I always believed that marriage was supposed to be a constant growth, an evolution of change side by side. But I realized this weekend I was wrong. My husband is on his own path. It is not my job to make him change or do anything he doesn’t want to do or is capable of doing. It is not my responsibility to ensure he’s paying enough attention to the kids, eating his greens first (hello glucose revolution- read it!) or making sure he gets enough sleep. He is a grown up. And sadly, I forget that sometimes. In a nutshell, I can be really controlling. When children grow up in environments where they feel unsafe, the byproduct is controlling adults. It’s in my blood to control situations to feel safe.
I also realized this weekend that my path of growth isn’t my husbands path. I can’t expect him to do what I do, believe what I believe or act how I want him to act. My journey is mine alone and while I certainly hope I am a positive influence on him, inspiring his own growth, he’s living his own life, following his own path. I can’t force him to become a spiritual yogi or a vegetarian or the hockey dad. It’s just not him.
I had to stop, reflect and ask myself, “Can I love him for who he is, scaffolding and all? Can I look beyond that scaffolding and see the man within and love him for who he really is, flaws and all, working towards his own version of his best self regardless of what I think that should be? Can I stop trying to control every situation and maybe just let him (and us) live our lives and see what comes next?
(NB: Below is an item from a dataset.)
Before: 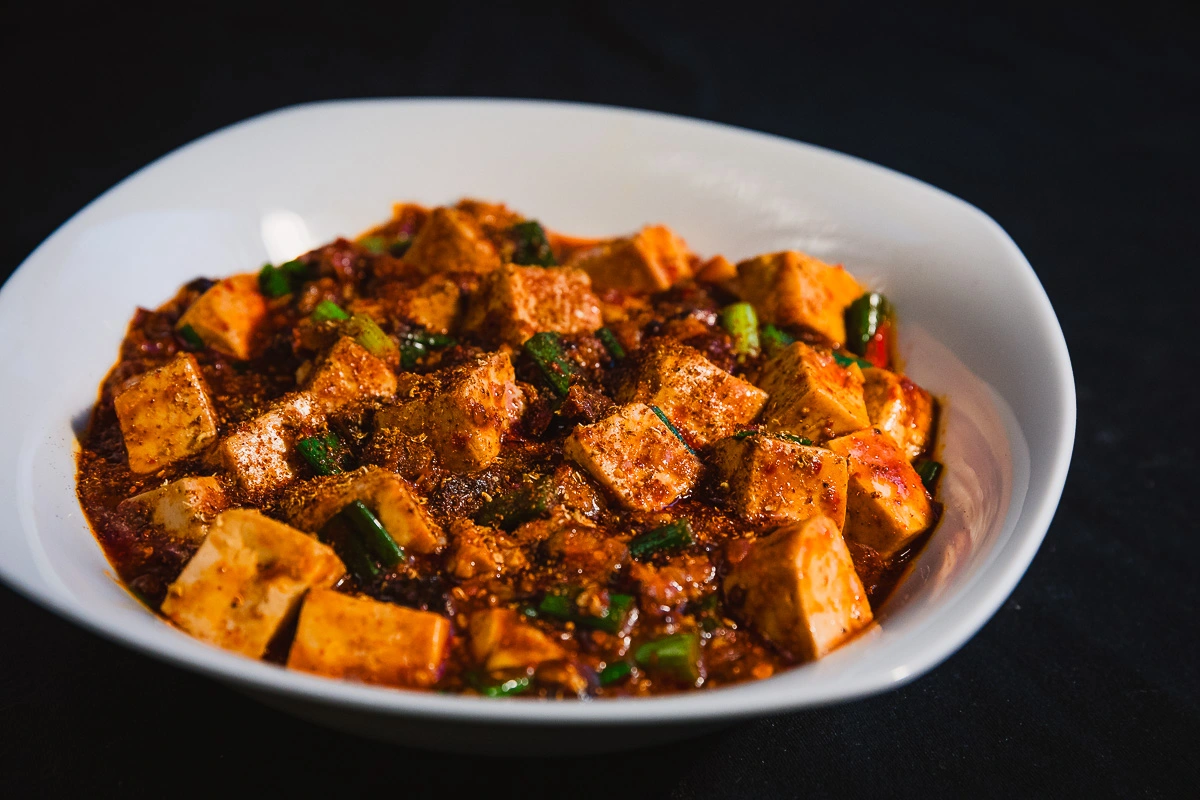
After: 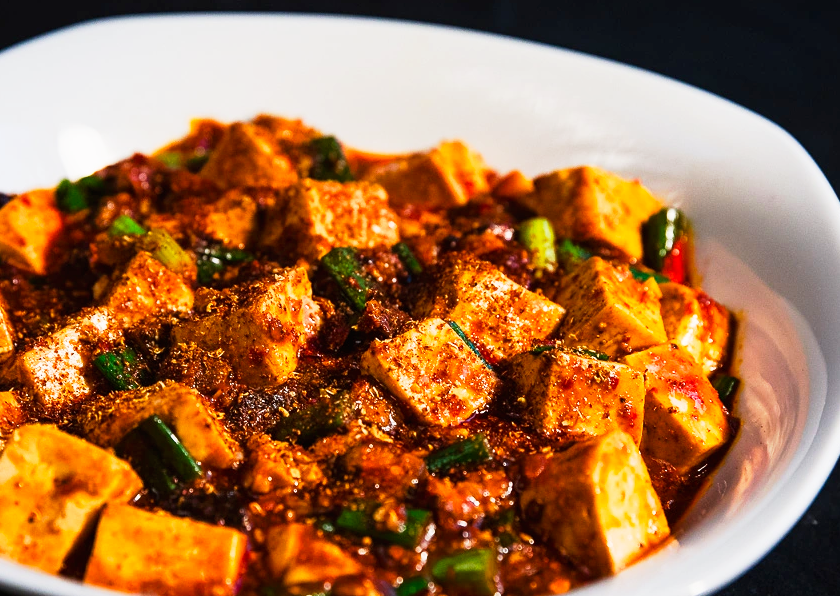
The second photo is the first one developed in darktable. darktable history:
base curve: curves: ch0 [(0, 0) (0.005, 0.002) (0.193, 0.295) (0.399, 0.664) (0.75, 0.928) (1, 1)], preserve colors none
crop and rotate: left 16.962%, top 10.703%, right 13.028%, bottom 14.698%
I always invite deep dialogue and crystal clear communication because our lives are chaos and he can be an ass sometimes just as I can be a BIG bitch. But can I loosen my hold on what I think needs to be the ‘right’ way and see what may come? How can anyone change when they’re being shamed into it? Simply put: You absolutely can not. You can only lead by example without expectations and with love leading the way and maybe a few heated arguments to ensure boundaries are maintained.